Cross Course Reflection

Gabriella Fussner

My name is Gabriella Fussner and I am a Product Design major at Parsons School of Design. When I got in to Parsons, it was a shock that I was going to pursue Product Design because I have spent years learning filmmaking. Though, I was still extremely excited, I was also worried.

Going into first year, I took Space and Materiality, which really changed my schooling experience. Alison McNulty was my professor, and she made me learn so many new skills. She encouraged me to try woodworking and metal shop, two things that I now know I love and can use in the future of my Product Design. Not only that, I learned how to use the laser lab and the wet lab. I just feel like I now have so many options and endless possibilities to what I can make. She had a background in sculpture, but I think that worked to my advantage, as I want my products to be art objects as well.
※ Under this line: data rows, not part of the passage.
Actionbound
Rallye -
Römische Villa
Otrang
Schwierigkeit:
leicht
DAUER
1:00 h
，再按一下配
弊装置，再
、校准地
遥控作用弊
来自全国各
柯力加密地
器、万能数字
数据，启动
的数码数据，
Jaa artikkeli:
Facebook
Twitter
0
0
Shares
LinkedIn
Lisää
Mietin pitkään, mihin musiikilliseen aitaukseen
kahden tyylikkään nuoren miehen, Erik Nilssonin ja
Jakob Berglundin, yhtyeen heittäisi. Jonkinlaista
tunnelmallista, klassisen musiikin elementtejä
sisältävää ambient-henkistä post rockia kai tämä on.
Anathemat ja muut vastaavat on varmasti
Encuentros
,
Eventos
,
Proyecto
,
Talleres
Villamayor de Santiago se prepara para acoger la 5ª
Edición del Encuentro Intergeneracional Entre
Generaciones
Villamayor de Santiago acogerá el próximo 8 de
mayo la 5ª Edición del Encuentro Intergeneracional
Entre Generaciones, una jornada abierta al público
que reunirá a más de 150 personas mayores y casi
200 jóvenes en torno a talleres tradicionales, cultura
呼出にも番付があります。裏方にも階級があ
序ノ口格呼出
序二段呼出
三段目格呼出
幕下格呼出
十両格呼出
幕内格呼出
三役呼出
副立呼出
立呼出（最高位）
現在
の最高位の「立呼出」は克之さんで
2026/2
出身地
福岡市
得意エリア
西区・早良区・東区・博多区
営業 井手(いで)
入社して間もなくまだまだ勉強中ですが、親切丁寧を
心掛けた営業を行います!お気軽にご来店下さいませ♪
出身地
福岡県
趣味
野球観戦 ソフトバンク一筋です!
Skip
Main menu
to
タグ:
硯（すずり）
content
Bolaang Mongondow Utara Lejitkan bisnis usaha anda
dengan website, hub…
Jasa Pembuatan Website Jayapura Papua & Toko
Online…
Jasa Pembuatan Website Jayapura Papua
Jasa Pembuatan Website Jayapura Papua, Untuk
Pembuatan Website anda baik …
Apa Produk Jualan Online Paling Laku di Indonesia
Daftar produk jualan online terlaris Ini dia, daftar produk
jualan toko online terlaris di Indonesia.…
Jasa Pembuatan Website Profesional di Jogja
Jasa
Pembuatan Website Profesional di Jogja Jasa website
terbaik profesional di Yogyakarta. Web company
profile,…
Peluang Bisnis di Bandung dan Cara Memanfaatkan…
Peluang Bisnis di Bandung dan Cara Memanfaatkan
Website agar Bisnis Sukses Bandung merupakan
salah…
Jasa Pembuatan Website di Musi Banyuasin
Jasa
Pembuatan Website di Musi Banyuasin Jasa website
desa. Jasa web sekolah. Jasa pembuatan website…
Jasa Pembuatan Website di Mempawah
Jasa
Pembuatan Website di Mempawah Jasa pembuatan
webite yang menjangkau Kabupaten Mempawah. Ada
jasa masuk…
I also noticed conceptually, my Time teacher, Joseph Ayers, helped me apply what I believe is important into my own work. He also showed me many aesthetics, films, and artists that have largely impacted my perspective, such as the film, Waking Life, or the artist Hito Steryl. In his class I made films that really fulfilled me, and made work that I truly believed in. This was super important for me. I made work about the environment, as well developing one of my niche film aesthetics, and cant be more happy for how supportive Joseph was in my very bizarre, morbid, horror, comedy.

Thesetwo sculptures were the highlight of my first year at Parsons. I went through so much conceptualizing, planning, drawing, learning new skills, actually assembling the sculptures. My process for both of these sculptures were so step by step, and seeing how it went from a concept to a real life object that takes space, meant a lot to me as a product designer.

Both sculptures were hybrids of two important objects in our house. For my wooden sculpture, a rosary and a shell. For my metal sculpture, prayer flags and binoculars. Just seeing how they came out and how they derived from things that meant so much to me, was really special. We took the formal qualities of our objects and applied them into our sculptures. It was a long process, designing the sculptures. I had to make so many iterations of each sculpture in my notebook, then had to choose one to really work on. Once I chose the designs I wanted to actualize, it was a matter of learning howtocut wood, learning how to weld metal, taking out the measuring tape, making mistakes, going to the shop multiple times a week, asking for help from the shop workers. The whole experience was so gratifying when my sculptures came out. I hope to find this feeling many times, over and over again, in my future years at Parsons.

Coming to a conclusion, this first year has been hard and tedious. I am ready to apply the skills I have learned in my first year, to the products, artworks, and philosophies I will be developing in the future. I want to get better at woodworking and metal shop, as well as planning and designing my ideas on paper.